*What you need to do:* Leaving out all pictures, repeat exactly the lines from the one that holds "brown planter [130,531,188,596] -> none" to the last line of the entries below.

::: Input for this task :::

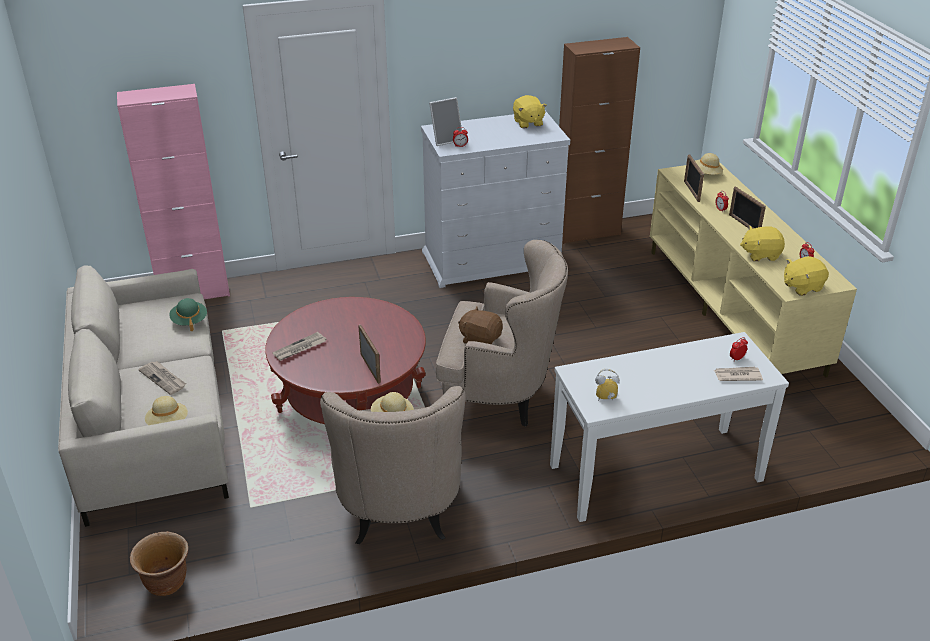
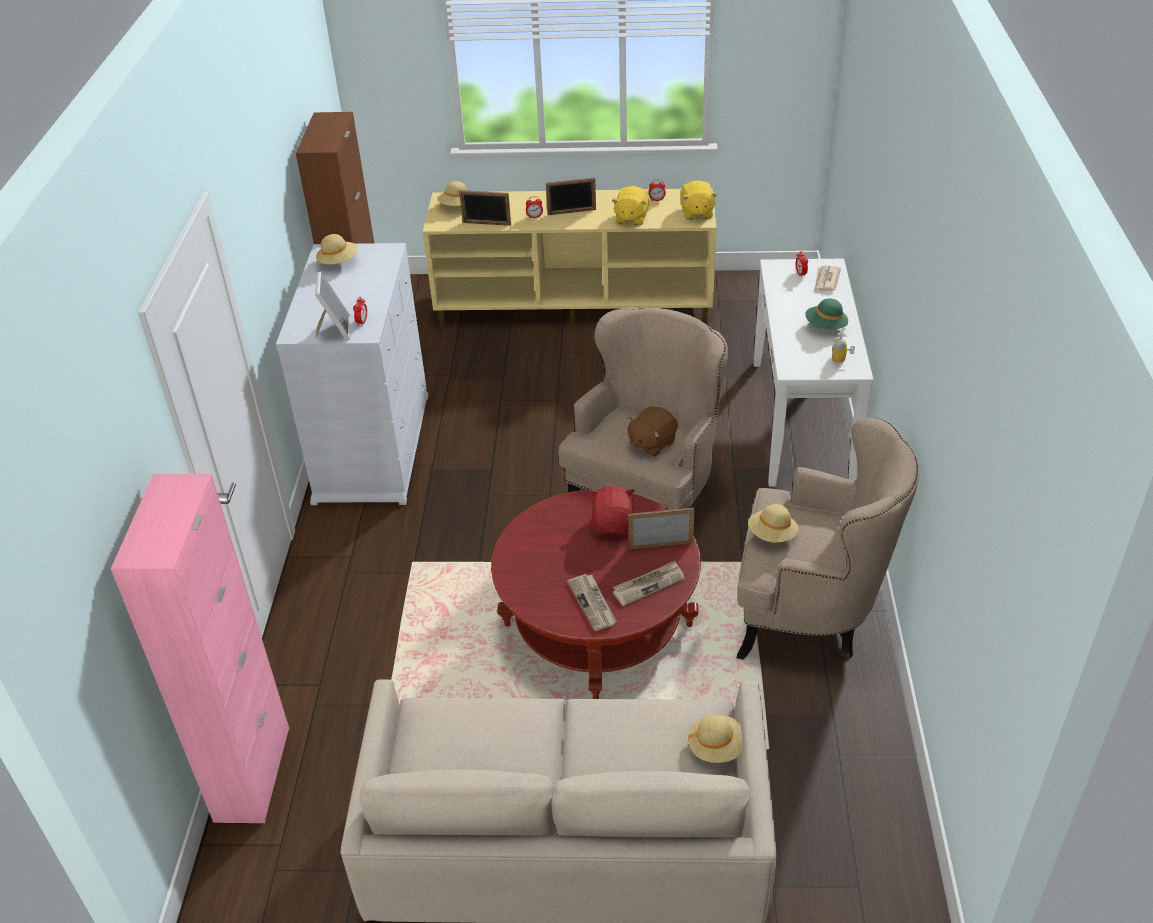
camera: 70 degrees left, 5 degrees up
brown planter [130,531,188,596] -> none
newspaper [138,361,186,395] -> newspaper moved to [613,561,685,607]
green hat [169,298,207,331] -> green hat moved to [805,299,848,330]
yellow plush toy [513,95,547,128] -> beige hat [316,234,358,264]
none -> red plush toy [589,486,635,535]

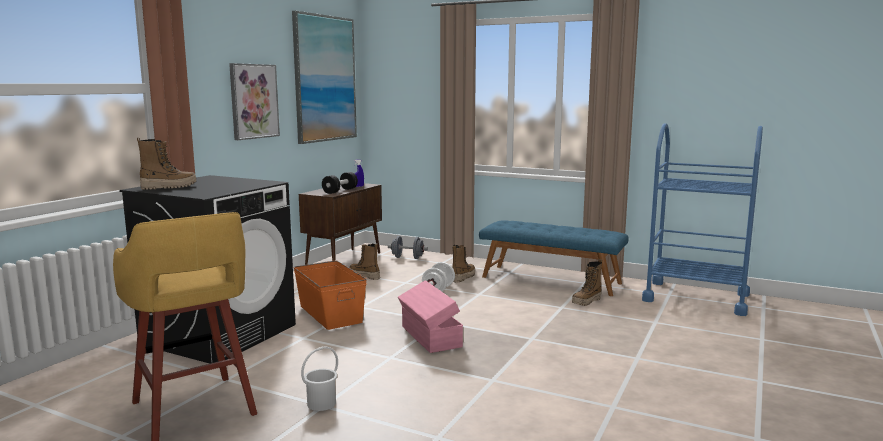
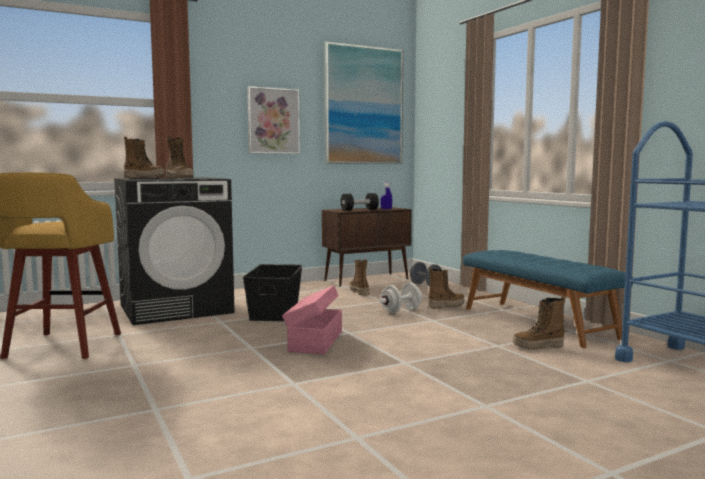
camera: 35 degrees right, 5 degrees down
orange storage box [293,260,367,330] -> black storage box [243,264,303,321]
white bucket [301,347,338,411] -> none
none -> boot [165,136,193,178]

:::

*Solution to this task:*
brown planter [130,531,188,596] -> none
newspaper [138,361,186,395] -> newspaper moved to [613,561,685,607]
green hat [169,298,207,331] -> green hat moved to [805,299,848,330]
yellow plush toy [513,95,547,128] -> beige hat [316,234,358,264]
none -> red plush toy [589,486,635,535]

camera: 35 degrees right, 5 degrees down
orange storage box [293,260,367,330] -> black storage box [243,264,303,321]
white bucket [301,347,338,411] -> none
none -> boot [165,136,193,178]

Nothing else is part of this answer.